*INSTRUCTIONS FOR THE TASK*:
Pick out the lines below that contain the string "within" and copy them all.

─── MATERIAL SHOWN ───

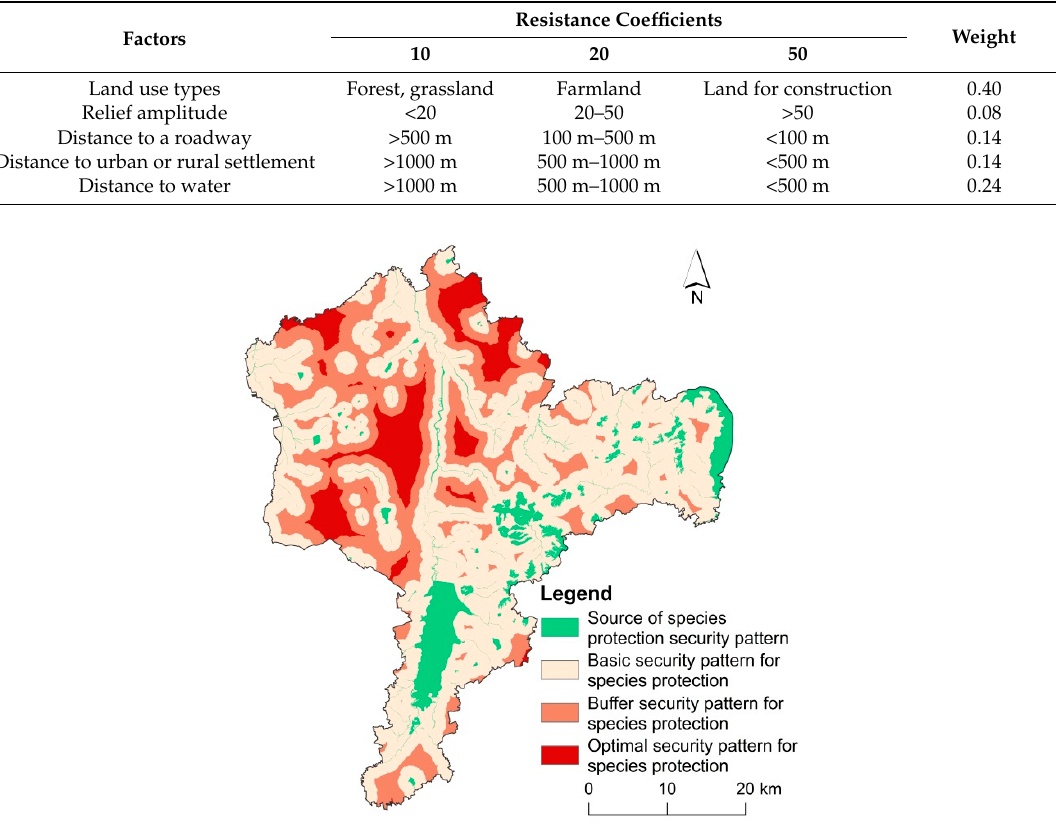
Table 4. Resistance coefficients and weights of resistance factors for recreation activities.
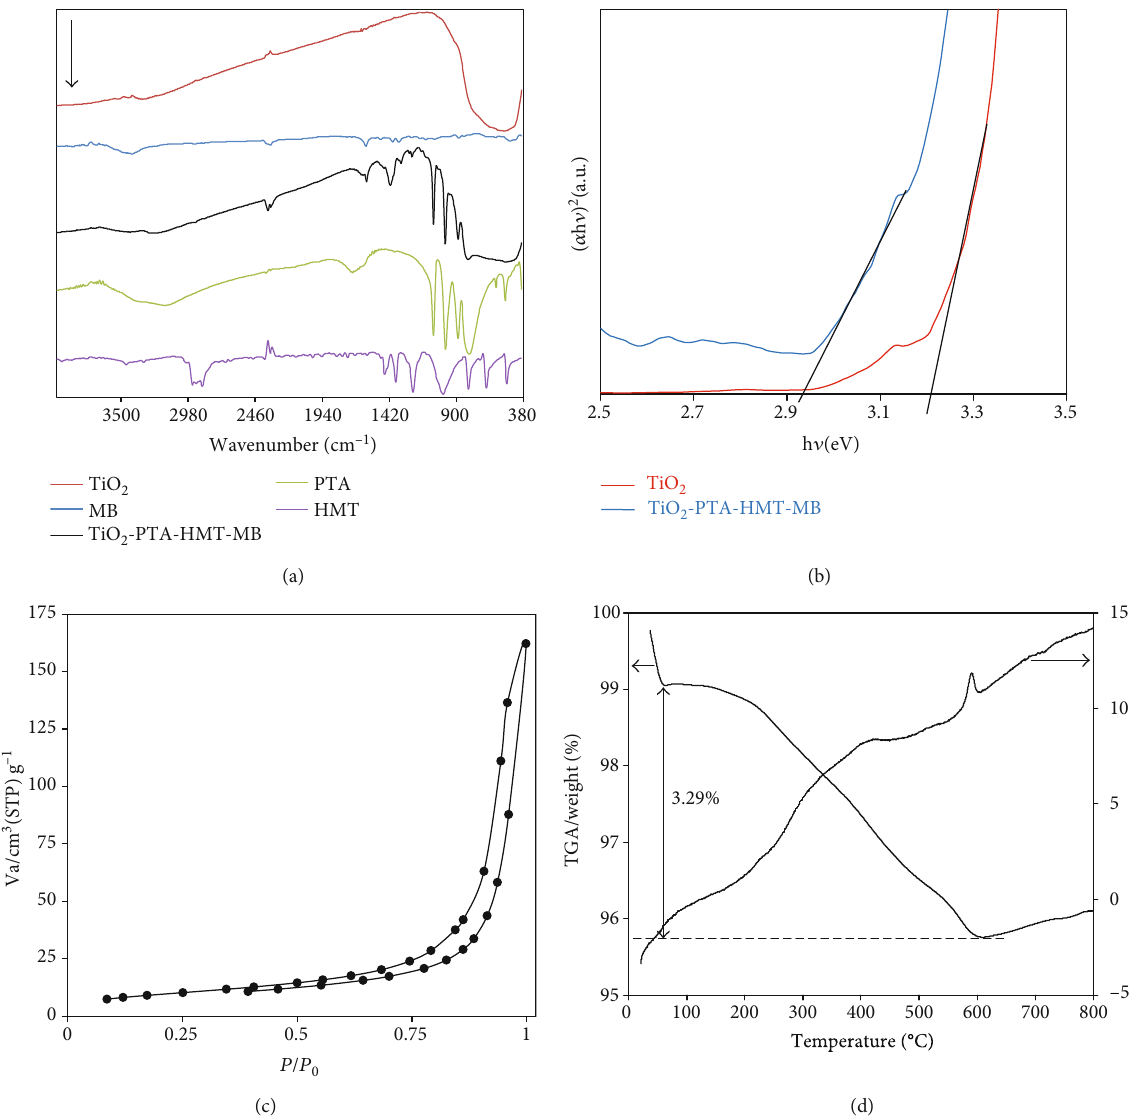
Figure 1: (a) FTIR spectra, (b) Tauc ’ s plots of TiO with photon energy (h ν ), (c) N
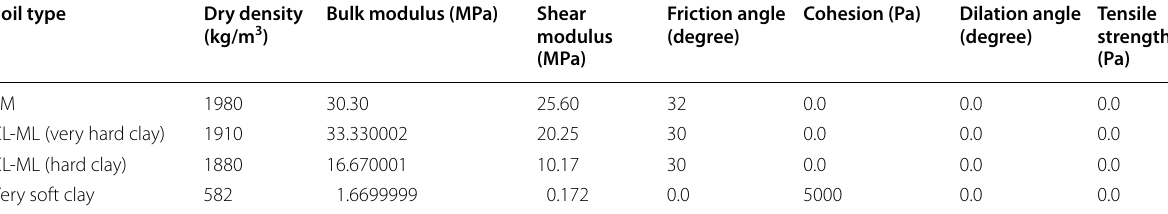
Table 10 The characteristics of the different substructure soil layers.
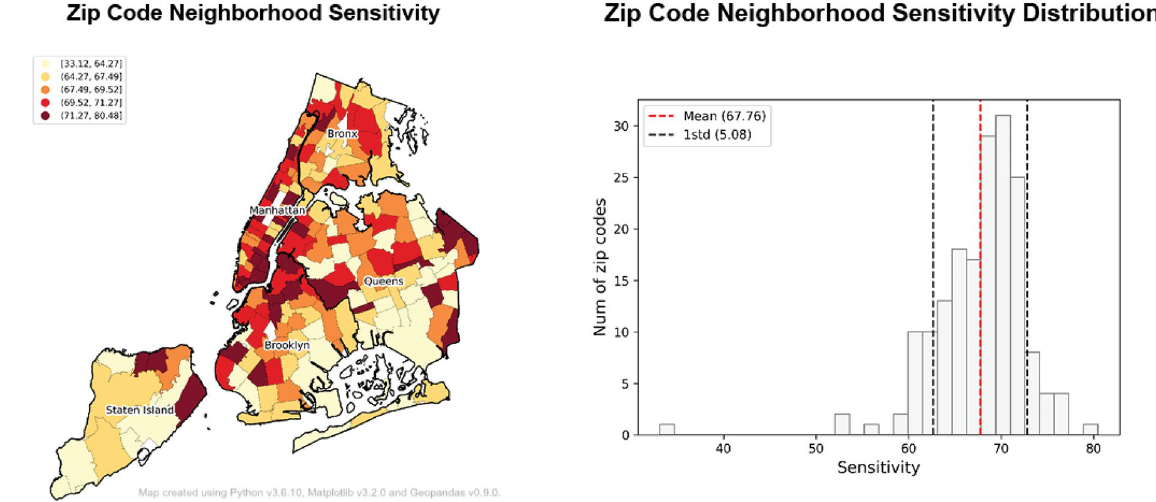
Figure 3. Zip code level sensitivity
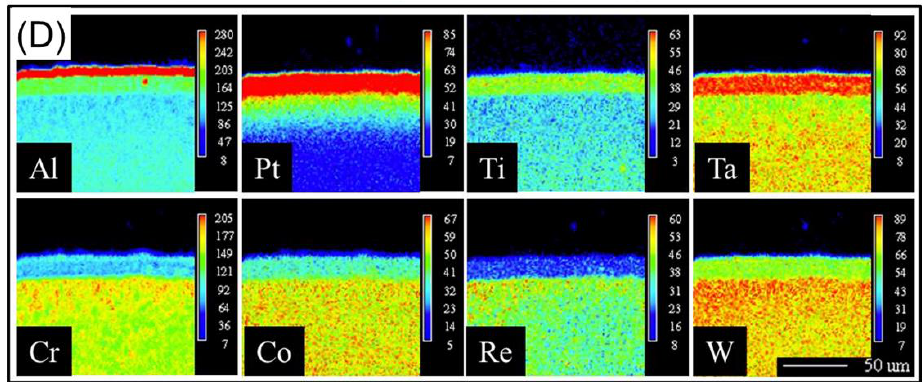
Figure 8. Cross-sectional BSE images and EPMA mappings of the ( A ) + ( C ) standard Pt-diffused γ/γ’ bond coat; and ( B ) + ( D ) Pt-diffused γ’-phase bond coat after oxidation at 1150 °C for 50 h.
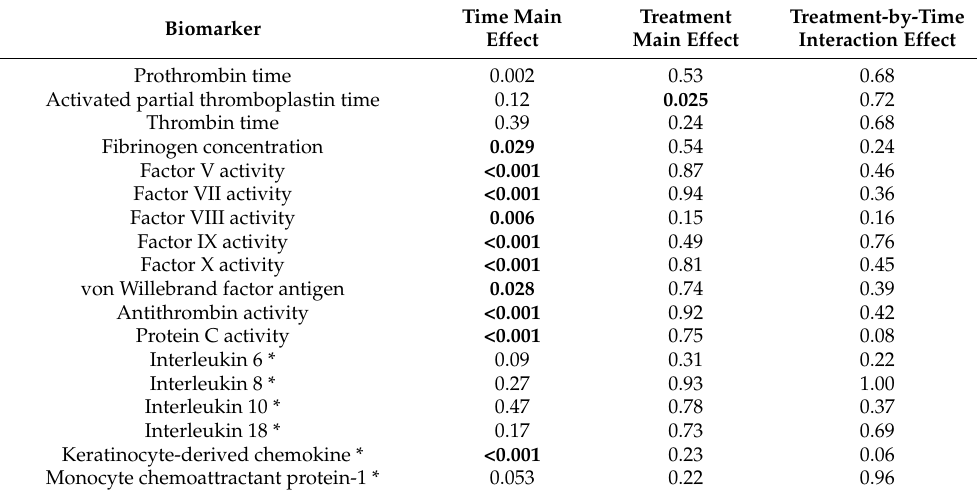
Table 2. Fixed effect p -values for linear mixed effects models analyzing coagulation and inflammation biomarkers over time in dogs randomized to receive 6% hydroxyethyl starch 130/0.4 or Hartmann’s solution. These models contained a random variance of dog, nested within treatment, and no additional covariates. Significant results ( p < 0.05) are in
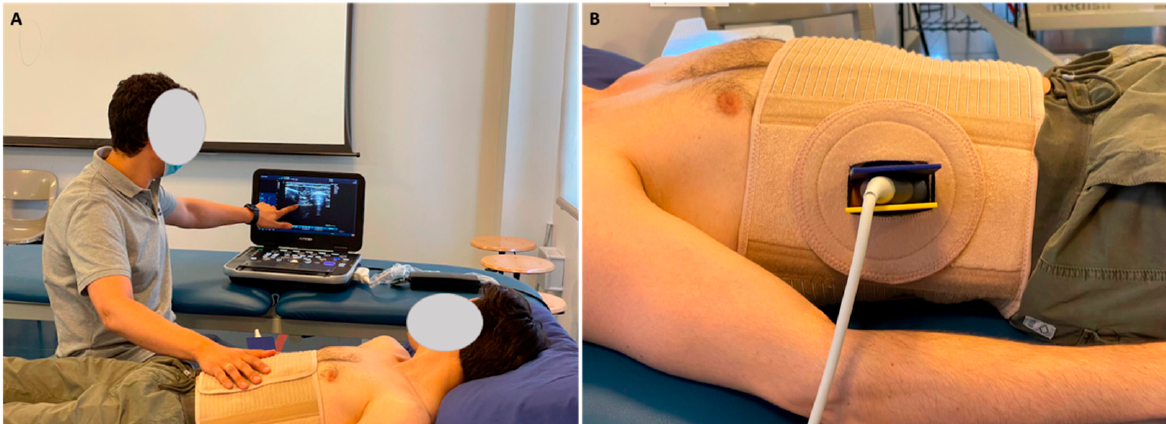
Figure 2. Ultrasound visual biofeedback by RUSI within the proposed orthosis device. ( A ) Ultrasound visual biofeedback by RUSI using the holding device to fix the ultrasound probe to the proposed orthosis device. ( B ) Adapter for fixation and support of the linear ultrasound probe placed perpendicular to the last intercostal space following the mid-axillary line.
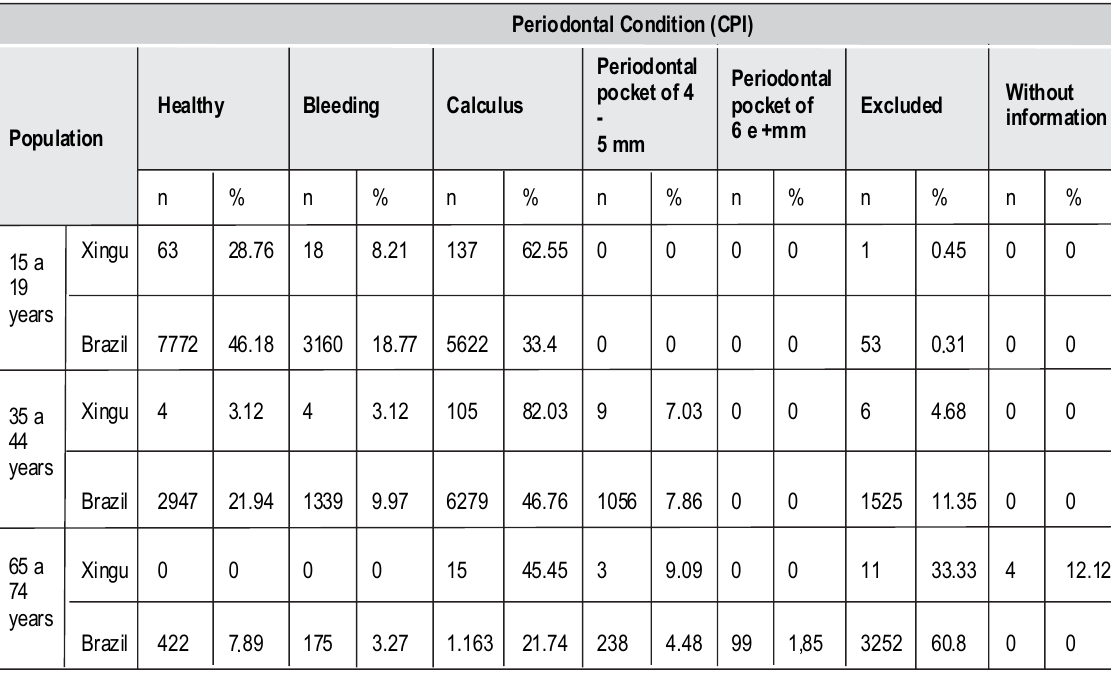
Table 1- Number and percentage of people, according to the highest degree of periodontal condition observed in the individual, age and population of study. Brazil (2004) 4 and Middle and Lower Xingu,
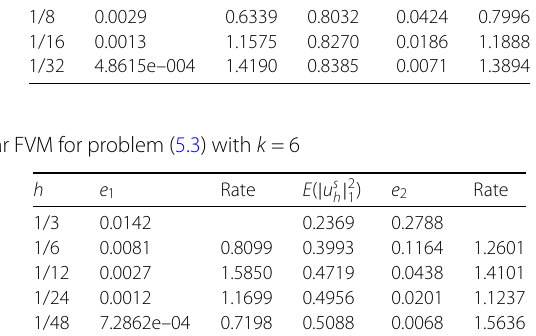
Table 15 The linear FVM for problem (5.3) with k = 12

───

*TASK RESULT*:
Table 2. Fixed effect p -values for linear mixed effects models analyzing coagulation and inflammation biomarkers over time in dogs randomized to receive 6% hydroxyethyl starch 130/0.4 or Hartmann’s solution. These models contained a random variance of dog, nested within treatment, and no additional covariates. Significant results ( p < 0.05) are in
Figure 2. Ultrasound visual biofeedback by RUSI within the proposed orthosis device. ( A ) Ultrasound visual biofeedback by RUSI using the holding device to fix the ultrasound probe to the proposed orthosis device. ( B ) Adapter for fixation and support of the linear ultrasound probe placed perpendicular to the last intercostal space following the mid-axillary line.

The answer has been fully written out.